Among the amendements is the extension of Ukraine's renewable energy auction support horizon from 2029 to 2034, with Ukrainian ministers required to set an annual support quota by December 1 each year and publish a four-year indicative forecast.

It also introduces solar-plus-storage systems as a separate auction category for the first time, to be given a minimum quota of 10% of the annual support volume, which is double the 5% each allocated for standalone solar and wind projects. The requirements for storage systems colocated with PV under future auctions specify that the power capacity must be at least 80% of a solar plant’s generation capacity, while storage capacity must be at least 2 kWh per 1 kW of installed PV generation capacity. Additional analysis by SEAU adds that the maximum support price for solar-plus-storage has been set at €0.12 ($0.14)/kWh, described as a “competitive benchmark.” 

Sokolovskyi said priority for solar-plus-storage and the new auction logic mean the market is moving towards projects that are better integrated into the power system. “For investors, this matters because such assets are more likely to offer a more stable revenue model going forward,” he explained.

Administrative requirements regarding storage systems are also changing, with a license now required only if the storage facility exceeds 5 MW at a single site. Operators of storage facilities are also permitted to sell electricity to neighbouring consumers at the same connection points without obtaining a supply license, which ASEU says enables the creation of industrial microgrid models.

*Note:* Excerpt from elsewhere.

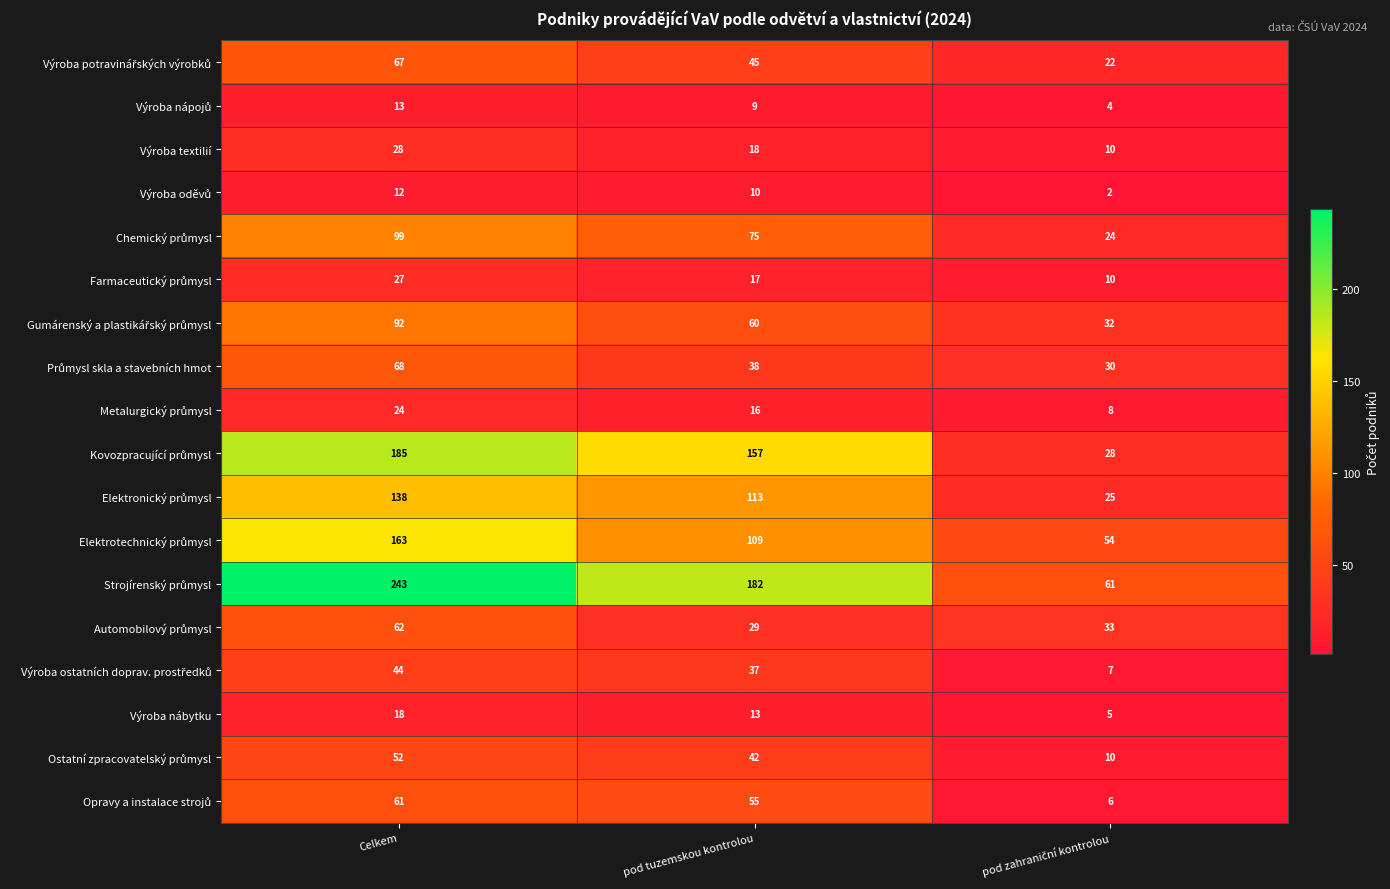

What is the maximum value shown in the chart?

243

The law also reduces financial and regulatory barriers to new projects, including the use of escrow accounts as an alternative to bank guarantees and the implementation of a flexible grid mechanism, which ASEU says creates a pathway to grid access for hundreds of projects that are in queues due to grid capacity constraints. Sokolovskyi added that these changes make the market more accessible for mid-sized and new players, as the rules are more practical.

New rules regarding renewable energy facilities in Ukraine’s occupied territories have also been brought into force. Ukraine’s Ministry of Energy is establishing a special commission that will approve a list of affected facilities and determine exact dates of suspension and restoration of electricity delivery. Commercial metering will be set to zero on impacted facilities from the date of inclusion on the registry, meaning no payments are made for electricity generated during occupation. Sokolovskyi said that while this does not reduce lost assets, it reduces part of the legal uncertainty that has constrained risk assessment for investors and lenders since 2022.

Sokolovskyi concluded that much regarding the law will still depend on the quality of secondary legislation expected in the coming months. “But the direction is now clear: Ukraine’s energy market is moving toward more understandable rules of the game, which means investors now have stronger grounds for planning new projects,” he said.

Ukraine deployed 1.5 GW of solar in 2025, according to analysis from SEAU, taking cumulative capacity past 8.5 GW.